Éric avait donc quitté le pays et s’était dirigé vers Saint-Matthieu, conservant au fond du cœur une haine implacable contre Tanneguy et sa fille dont il avait fait le malheur, mais qu’il accusait d’avoir fait le sien.

Éric était une mauvaise nature; aucun bienfait ne pouvait le ramener. Il s’était promis de se venger de Tanneguy, et rien n’aurait pu le faire renoncer à ses projets de vengeance. Sans s’en douter, ou sans s’en inquiéter, il suivait cette pente sanglante qui mène tout droit au bagne.

Du reste le bagne est à Brest, à deux pas de la côte, et, l’on doit le dire, le voisinage d’une pareille institution est pernicieux pour les campagnes qui entourent cette ville; non que nous entendions prétendre que le sens moral y soit plus perverti, que l’on y rencontre plus de criminels que dans tout autre lieu; Dieu nous garde d’exprimer une pareille pensée. Mais il nous semble que le bagne doit rayonner tristement sur les environs. Il s’échappe presque tous les jours un ou deux forçats de Brest, et ces forçats se répandent d’habitude dans les communes qui l’entourent; quelquefois ils y séjournent; c’est une dangereuse compagnie; ce sont de terribles professeurs de vol et d’assassinat. Il ne faut pas laisser l’esprit populaire se familiariser avec ces épouvantails nécessaires; il faut craindre qu’ils ne deviennent de sanglants soliveaux!

Éric s’était vite formé à cette école: le premier pas était fait; il entra de plain-pied dans cette voie terrible, et, comme on l’a vu dans le chapitre précédent, il s’était assez bien acquitté de sa première affaire.

Octave examinait donc Éric le mendiant et hésitait à l’interroger.

Éric se trouvait gêné par cette espèce d’examen dont il était l’objet; il craignait à chaque instant qu’Octave ne vînt à rappeler ses traits et à le reconnaître, et il ne lui convenait pas, dans le moment du moins, de renouveler connaissance.

Il recommença donc ses propositions.

– Monsieur veut peut-être un guide pour visiter les environs, reprit-il avec le même ton paterne; quoique je ne sois plus aussi ingambe que je l’ai été, je pourrai cependant lui être de quelque utilité, et personne ne connaît la côte mieux que moi.
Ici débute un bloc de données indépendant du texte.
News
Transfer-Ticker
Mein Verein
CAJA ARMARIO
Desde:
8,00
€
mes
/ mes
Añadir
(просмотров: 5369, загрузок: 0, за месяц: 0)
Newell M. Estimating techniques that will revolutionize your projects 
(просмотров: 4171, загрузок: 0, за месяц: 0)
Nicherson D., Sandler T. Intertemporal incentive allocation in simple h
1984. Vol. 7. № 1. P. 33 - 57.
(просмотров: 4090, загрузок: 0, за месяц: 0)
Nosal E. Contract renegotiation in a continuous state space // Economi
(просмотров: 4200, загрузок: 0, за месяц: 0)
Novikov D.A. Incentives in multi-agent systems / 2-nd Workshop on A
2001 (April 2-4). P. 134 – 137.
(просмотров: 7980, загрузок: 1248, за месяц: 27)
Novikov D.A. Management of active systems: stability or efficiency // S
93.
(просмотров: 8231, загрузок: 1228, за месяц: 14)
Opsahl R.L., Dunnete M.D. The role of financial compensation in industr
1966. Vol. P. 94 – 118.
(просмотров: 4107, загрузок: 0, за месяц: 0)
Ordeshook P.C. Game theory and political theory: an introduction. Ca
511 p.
Tel que vous me voyez, j’ai fait autrefois jusqu’à vingt lieues dans ma journée.

– C’est bien marcher! murmura Octave, mais ce n’est pas un service de cette nature que j’attends de vous, mon brave homme.
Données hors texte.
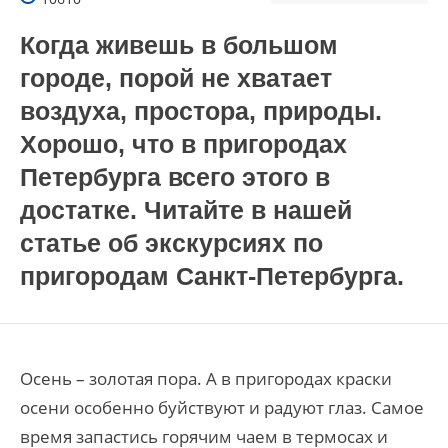
Когда живешь в большом
городе, порой не хватает
воздуха, простора, природы.
Хорошо, что в пригородах
Петербурга всего этого в
достатке. Читайте в нашей
статье об экскурсиях по
пригородам Санкт-Петербурга.
Осень – золотая пора. А в пригородах краски
осени особенно буйствуют и радуют глаз. Самое
время запастись горячим чаем в термосах и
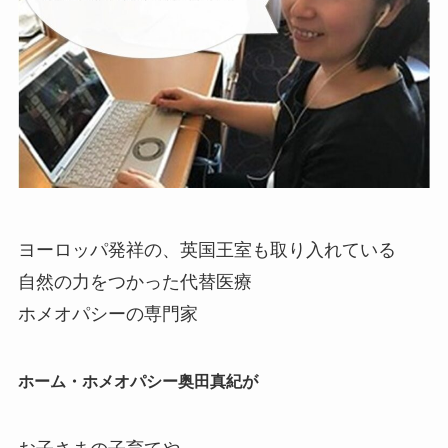
ヨーロッパ発祥の、英国王室も取り入れている
自然の力をつかった代替医療
ホメオパシーの専門家
ホーム・ホメオパシー奥田真紀が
– Il m’appelle brave homme, pensa Éric, il ne me reconnaît pas.

– En votre qualité de mendiant, poursuivit Octave, vous devez fréquenter toutes tes fermes du pays et en connaître les habitants: ce sont des renseignements que je veux avoir; êtes-vous à même de me les donner?

– Tout ce qui pourra vous être agréable, répondit Éric.

Et un sourire plein de malice, d’astuce et de satisfaction passa sur ses lèvres.

Mais Octave était trop profondément préoccupé pour s’apercevoir d’un semblable détail.

– Voyez-vous, poursuivit Éric, voilà vingt ans bientôt que je suis dans le pays, et je puis vous donner sur les familles qui y demeurent les renseignements les plus circonstanciés.

– Les renseignements que je désire avoir, dit Octave, n’ont qu’une importance purement relative, et d’ailleurs la personne dont il s’agit n’habite guère cette côte que depuis deux ans…

– Depuis deux ans? fit Éric comme s’il eût cherché à se rappeler.

– Oh! il est inutile de chercher longtemps, ajoute Octave, je n’ai point d’intérêt à cacher le nom de cette personne; nous sommes sur sa propriété, et c’est Tanneguy qu’elle s’appelle.

– Tanneguy, dit Éric en relevant la tête.